We work closely with our collaborators from many areas of biology and interact equally closely with research groups in statistics and computer science to push our approaches beyond the state-of-the-art in the field.
The ability to obtain DNA from fossils presents a unique opportunity to address long-standing questions about the origin of peoples and their migration patterns. Ancient DNA, however, is highly fragmented and affected by Post-Mortem-Damage. We develop new tools to address these challenges and use them to characterize major (pre-)historical events such as the spread of farming or the initial colonization of the Americas.
Biodiversity is vanishing globally at frightening speed and preserving what is left is of uttermost importance to ensure the long-term stability of ecosystems and ultimately our own survival. However, to be successful, decisions on conservation actions need to be well informed. To aide in that, we develop and apply tools to characterize populations of threatened species such as great apes, and to compile biodiversity data for the last pristine ecosystems on our planet. A major focus of our attention is given to the Chinko Nature Reserve in Central Africa, one of the last but particularly exciting wilderness areas.
The main evolutionary forces mutation, genetic drift, migration and selection all affected the genetic diversity observed today. We aim at tracing back the interplay and relative importance of these forces in the history of a population or species. Since multiple evolutionary forces can leave very similar signatures, we continue to develop dedicated statistical tools, with which we elucidate the evolutionary history of a diverse set of organisms from chimpanzees to date palms.
Population genetics can contribute to our understanding of human health by characterizing the genetic makeup of humans, the evolutionary forces that shaped these, and by studying the evolutionary forces acting on human pathogens. We continue to develop and apply new statistical tools in all these areas.

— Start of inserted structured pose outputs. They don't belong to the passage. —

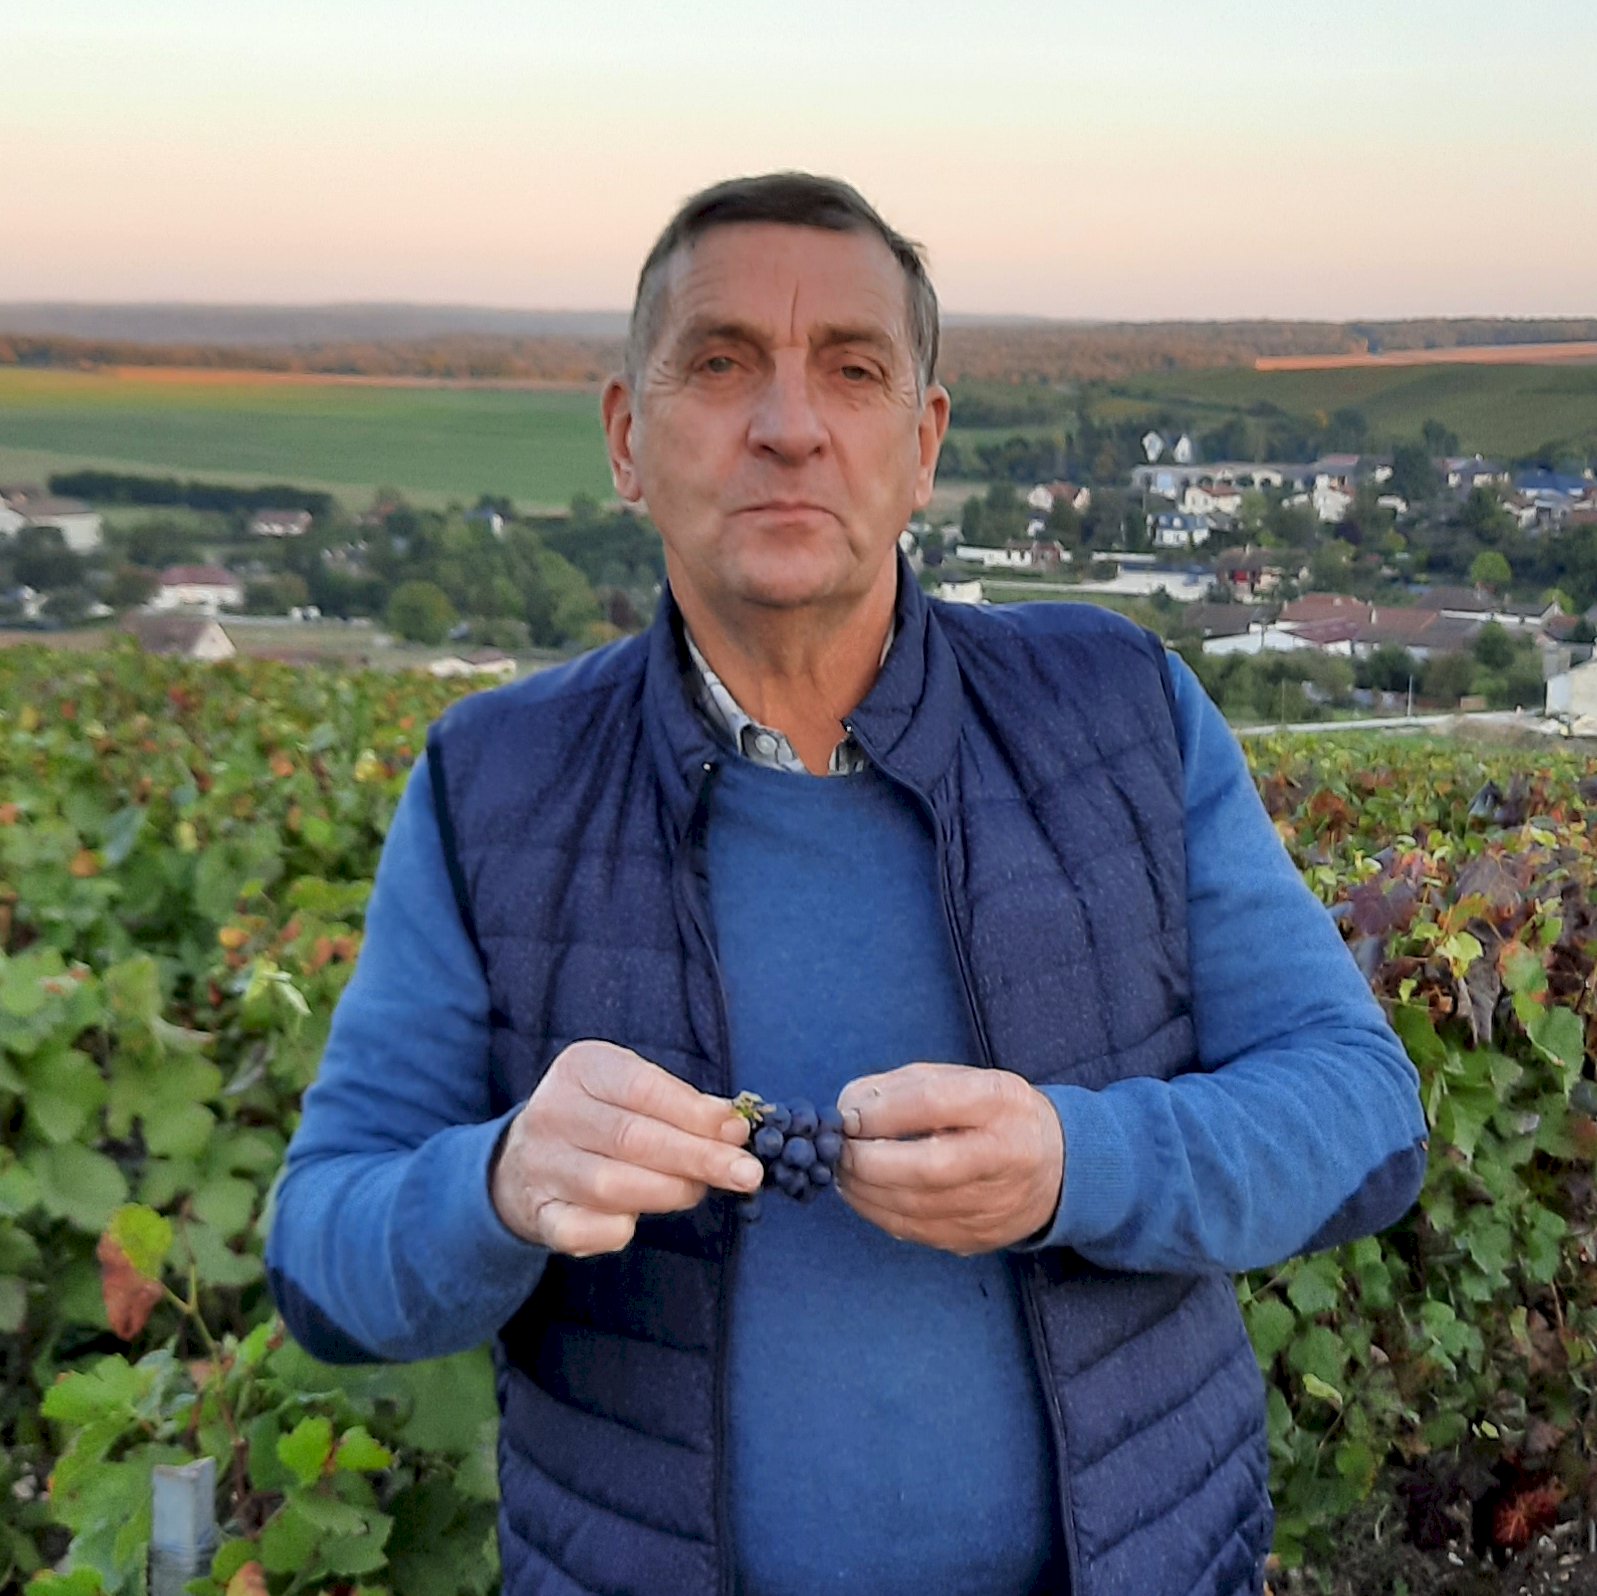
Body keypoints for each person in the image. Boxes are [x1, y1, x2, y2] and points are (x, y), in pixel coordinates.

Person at [267, 173, 1428, 1596]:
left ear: (921, 445)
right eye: (719, 363)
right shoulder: (490, 783)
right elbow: (322, 1263)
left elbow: (1362, 1117)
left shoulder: (1121, 710)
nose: (789, 425)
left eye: (853, 370)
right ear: (627, 438)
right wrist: (499, 1182)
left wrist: (1079, 1162)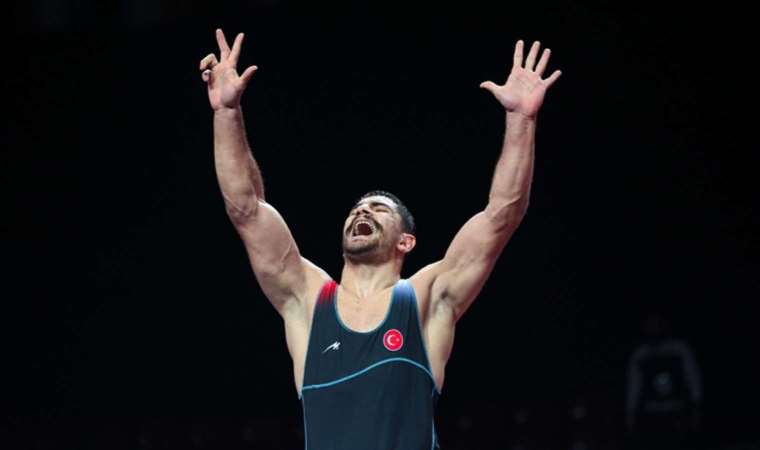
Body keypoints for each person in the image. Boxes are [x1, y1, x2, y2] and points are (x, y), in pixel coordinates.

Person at [199, 28, 561, 450]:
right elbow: (247, 210)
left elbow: (501, 215)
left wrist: (521, 120)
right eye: (356, 209)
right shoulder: (307, 300)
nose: (362, 212)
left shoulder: (425, 298)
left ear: (405, 242)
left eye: (378, 209)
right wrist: (226, 113)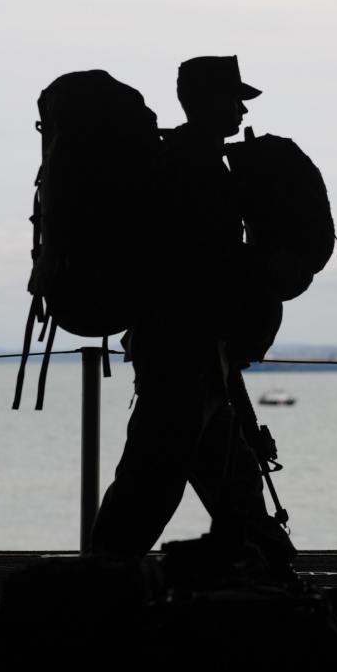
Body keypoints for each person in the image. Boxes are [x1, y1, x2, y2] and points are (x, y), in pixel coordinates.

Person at [91, 56, 297, 578]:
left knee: (236, 485)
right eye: (234, 97)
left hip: (199, 356)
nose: (241, 108)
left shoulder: (193, 161)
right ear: (205, 101)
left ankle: (285, 587)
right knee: (150, 486)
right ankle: (96, 589)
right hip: (183, 354)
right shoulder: (192, 167)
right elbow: (202, 264)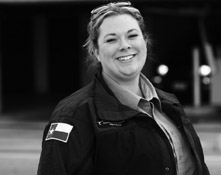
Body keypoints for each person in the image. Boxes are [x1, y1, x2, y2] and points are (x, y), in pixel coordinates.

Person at [37, 1, 210, 175]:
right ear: (96, 51)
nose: (125, 45)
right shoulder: (73, 116)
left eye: (132, 36)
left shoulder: (170, 104)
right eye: (112, 39)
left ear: (146, 42)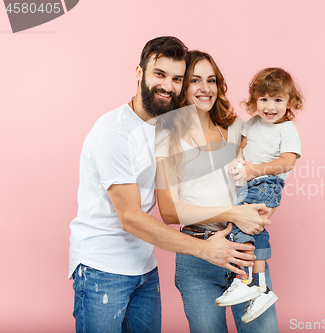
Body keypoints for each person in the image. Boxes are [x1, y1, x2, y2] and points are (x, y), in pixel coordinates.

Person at [69, 37, 267, 333]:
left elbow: (209, 170)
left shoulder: (166, 128)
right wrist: (204, 249)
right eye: (159, 74)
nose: (168, 86)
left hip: (144, 268)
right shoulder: (113, 134)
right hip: (102, 269)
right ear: (139, 72)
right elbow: (131, 218)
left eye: (176, 78)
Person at [155, 51, 279, 332]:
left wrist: (263, 208)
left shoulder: (235, 129)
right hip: (197, 256)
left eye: (211, 80)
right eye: (195, 80)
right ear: (182, 86)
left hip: (243, 250)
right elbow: (169, 211)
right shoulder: (166, 136)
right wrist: (234, 211)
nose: (205, 88)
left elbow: (265, 170)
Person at [215, 67, 303, 323]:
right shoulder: (251, 124)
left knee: (242, 227)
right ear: (254, 101)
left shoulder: (286, 130)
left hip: (267, 183)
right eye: (263, 99)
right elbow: (242, 148)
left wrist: (255, 170)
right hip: (249, 184)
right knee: (253, 230)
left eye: (277, 99)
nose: (270, 106)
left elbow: (287, 162)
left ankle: (245, 280)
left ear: (290, 102)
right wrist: (239, 162)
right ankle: (260, 287)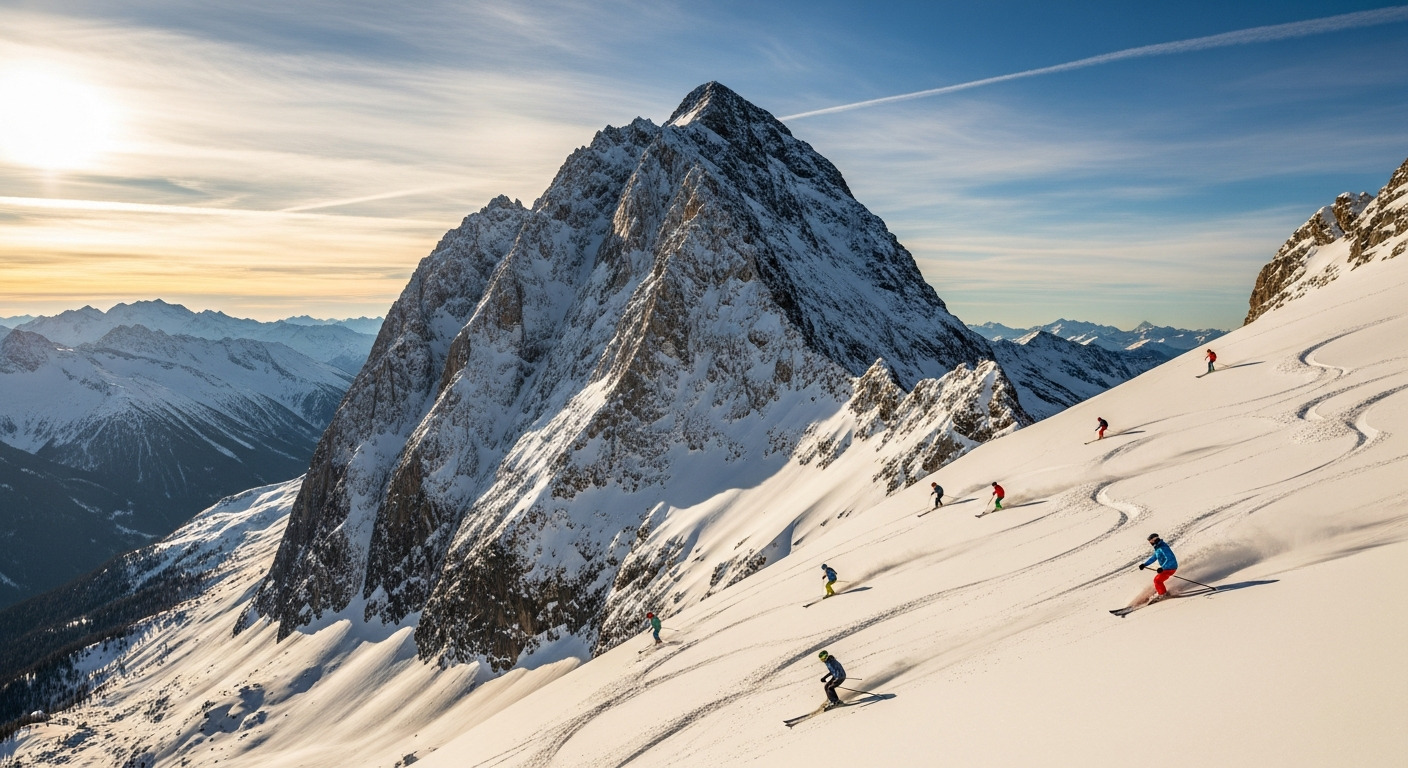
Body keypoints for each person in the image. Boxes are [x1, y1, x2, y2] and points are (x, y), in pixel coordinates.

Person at [1139, 533, 1179, 602]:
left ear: (1154, 539)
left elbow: (1169, 558)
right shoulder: (1158, 547)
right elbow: (1154, 557)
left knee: (1157, 580)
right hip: (1167, 568)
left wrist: (1162, 568)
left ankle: (1163, 594)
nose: (1150, 543)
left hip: (1170, 567)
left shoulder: (1163, 547)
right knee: (1157, 580)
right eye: (1150, 542)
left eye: (1151, 541)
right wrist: (1145, 564)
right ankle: (1161, 592)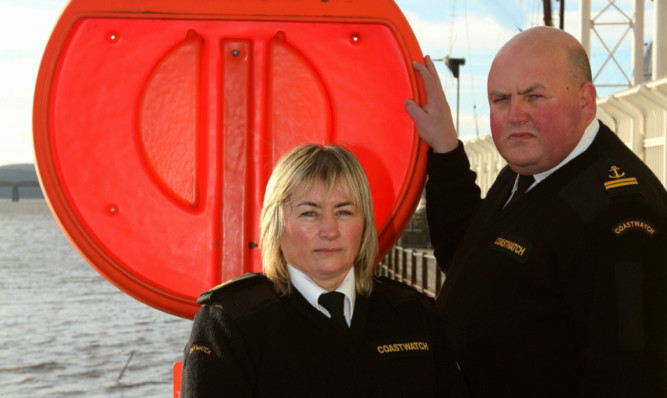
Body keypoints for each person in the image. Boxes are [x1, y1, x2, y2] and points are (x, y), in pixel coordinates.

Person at [404, 26, 667, 397]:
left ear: (586, 101)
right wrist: (446, 149)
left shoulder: (618, 216)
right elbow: (467, 254)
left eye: (534, 96)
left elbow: (629, 375)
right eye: (500, 99)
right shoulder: (531, 169)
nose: (515, 115)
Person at [180, 144, 462, 397]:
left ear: (364, 223)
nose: (330, 231)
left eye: (344, 212)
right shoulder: (231, 325)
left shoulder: (415, 315)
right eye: (309, 213)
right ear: (276, 224)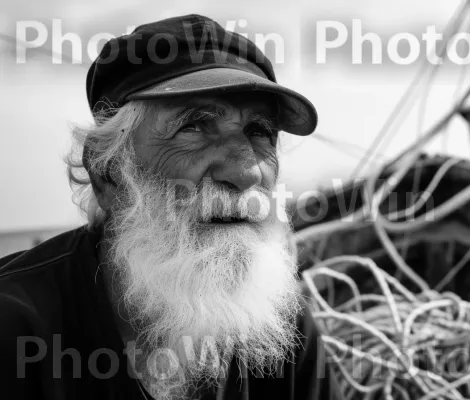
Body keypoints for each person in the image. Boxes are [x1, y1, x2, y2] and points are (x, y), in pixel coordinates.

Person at [0, 14, 343, 400]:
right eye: (194, 126)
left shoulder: (283, 328)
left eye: (259, 132)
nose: (246, 172)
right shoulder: (15, 329)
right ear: (108, 174)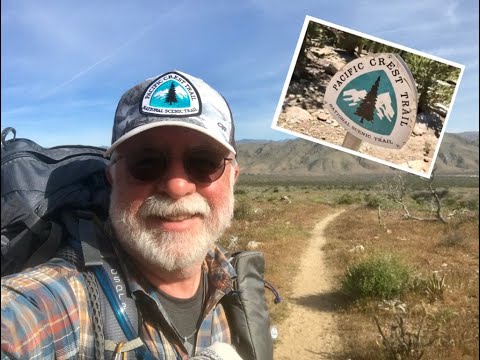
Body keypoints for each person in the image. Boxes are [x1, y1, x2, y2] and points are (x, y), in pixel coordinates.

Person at [1, 71, 264, 359]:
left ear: (233, 177)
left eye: (204, 162)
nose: (177, 186)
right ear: (112, 176)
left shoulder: (233, 283)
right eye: (146, 162)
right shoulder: (53, 303)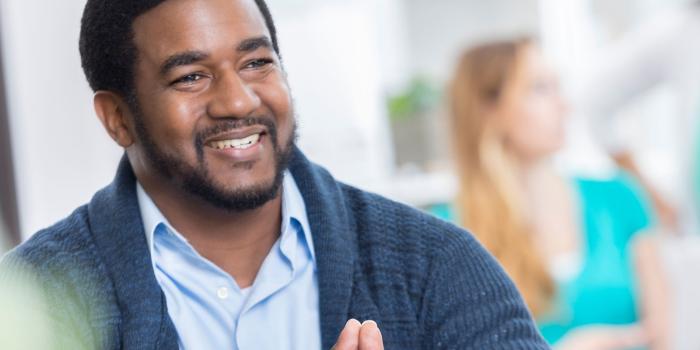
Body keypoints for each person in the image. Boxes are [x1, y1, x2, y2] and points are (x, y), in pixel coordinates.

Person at [0, 0, 548, 349]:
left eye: (257, 63)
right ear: (118, 117)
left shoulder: (435, 267)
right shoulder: (37, 303)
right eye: (191, 77)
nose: (238, 100)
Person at [445, 37, 658, 349]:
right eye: (539, 89)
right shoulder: (450, 234)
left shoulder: (620, 199)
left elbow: (662, 336)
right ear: (488, 109)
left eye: (558, 86)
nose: (563, 105)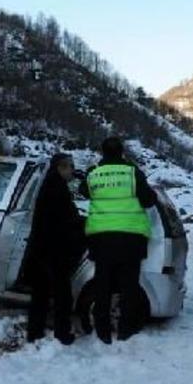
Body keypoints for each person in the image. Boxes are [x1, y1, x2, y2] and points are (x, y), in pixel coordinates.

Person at [80, 137, 157, 344]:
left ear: (102, 152)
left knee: (102, 284)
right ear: (122, 152)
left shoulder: (93, 173)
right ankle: (125, 329)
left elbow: (82, 191)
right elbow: (149, 200)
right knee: (129, 285)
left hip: (101, 237)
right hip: (131, 238)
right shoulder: (133, 173)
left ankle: (103, 331)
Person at [25, 153, 85, 345]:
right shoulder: (57, 189)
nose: (72, 170)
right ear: (60, 168)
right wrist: (83, 225)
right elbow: (66, 220)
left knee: (40, 293)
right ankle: (62, 333)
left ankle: (34, 332)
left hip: (41, 249)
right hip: (55, 251)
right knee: (62, 294)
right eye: (69, 167)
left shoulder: (50, 185)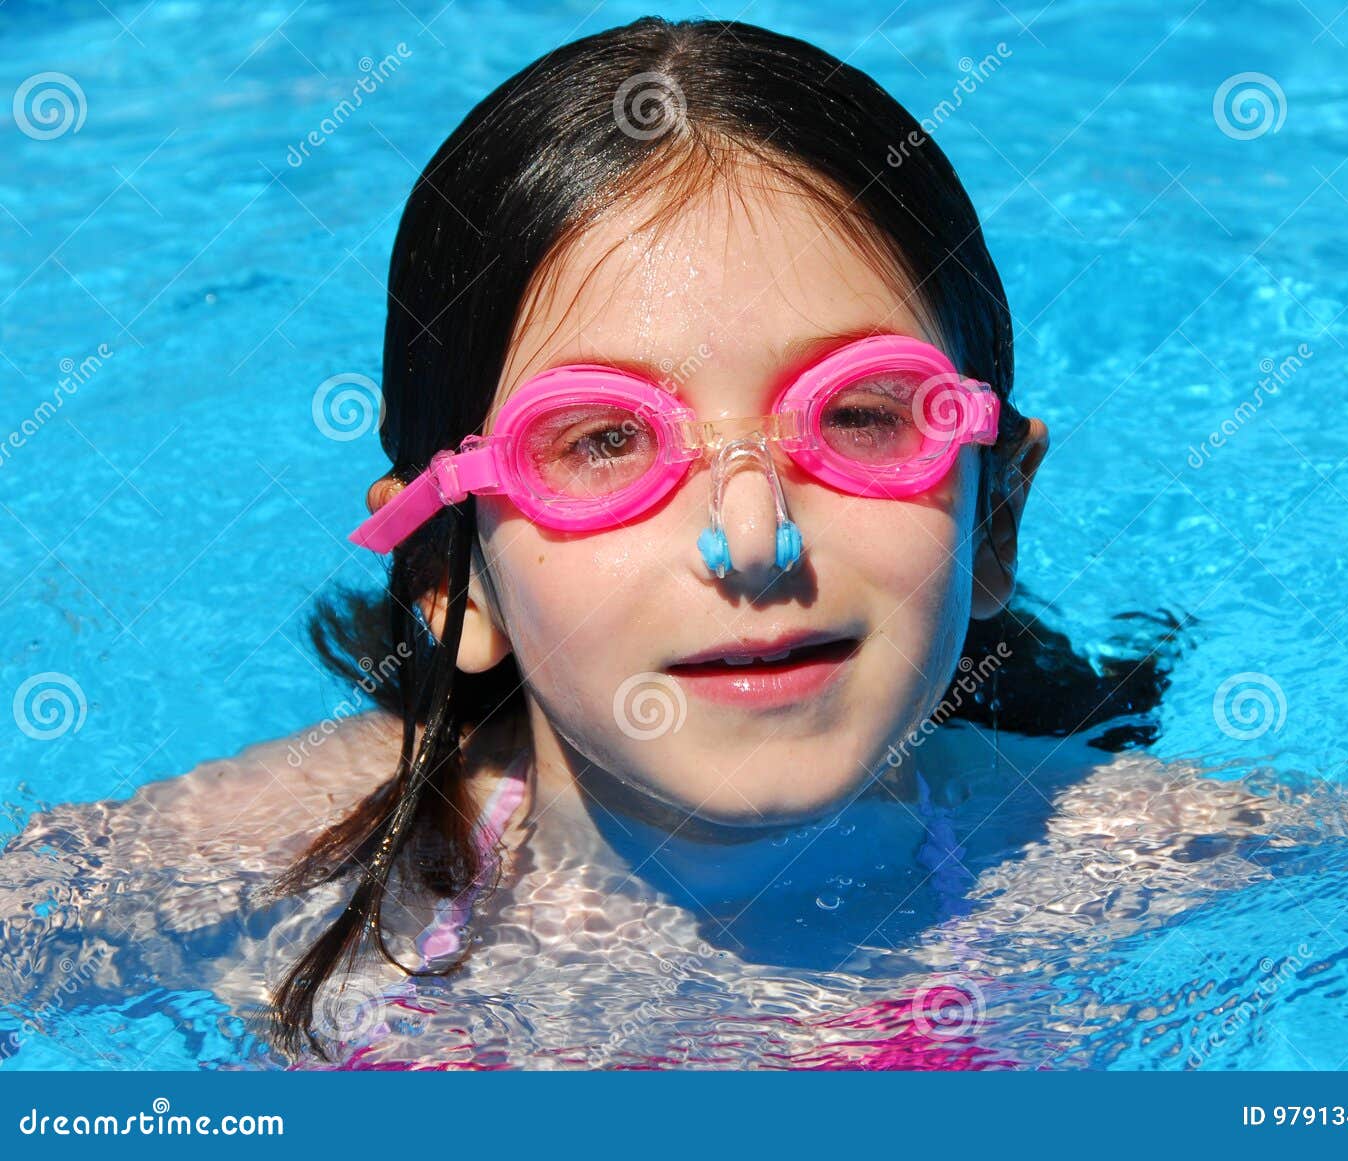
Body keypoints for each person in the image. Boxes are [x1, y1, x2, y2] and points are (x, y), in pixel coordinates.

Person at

While next-generation sequencing has massively lowered the costs of sequencing, it is prone to relatively high error rates that are usually overcome by sequencing at higher depth. For a fixed budget, this results in a tradeoff between technical (sequencing) and biological (samples) replicates. In order to shift that trade-off towards including more biological samples, we develop inference methods that integrate over genotype uncertainty, which result in higher statistical power.
ABC is a flexible approach for parameter inference when analytical likelihood functions are difficult or impossible to obtain. The main idea is to simplify the problem by replacing the data with summery statistics and to approximate the likelihood function using a large number of simulations. We continue to develop such likelihood-free inference algorithms, with a focus of extending their range to high-dimensional problems.
Thanks to our expertise in statistical inference, we are able to contribute to a large range of biological questions, and we are very open for collaboration with experimentalists from all areas of biology. Some recent example of such fruitful collaborations includes the quest for RNA-seq normalization genes, model-based inference of molecular parameters governing circadian rhythms or the inference of episodes of rapid morphological evolution on phylogenetic trees.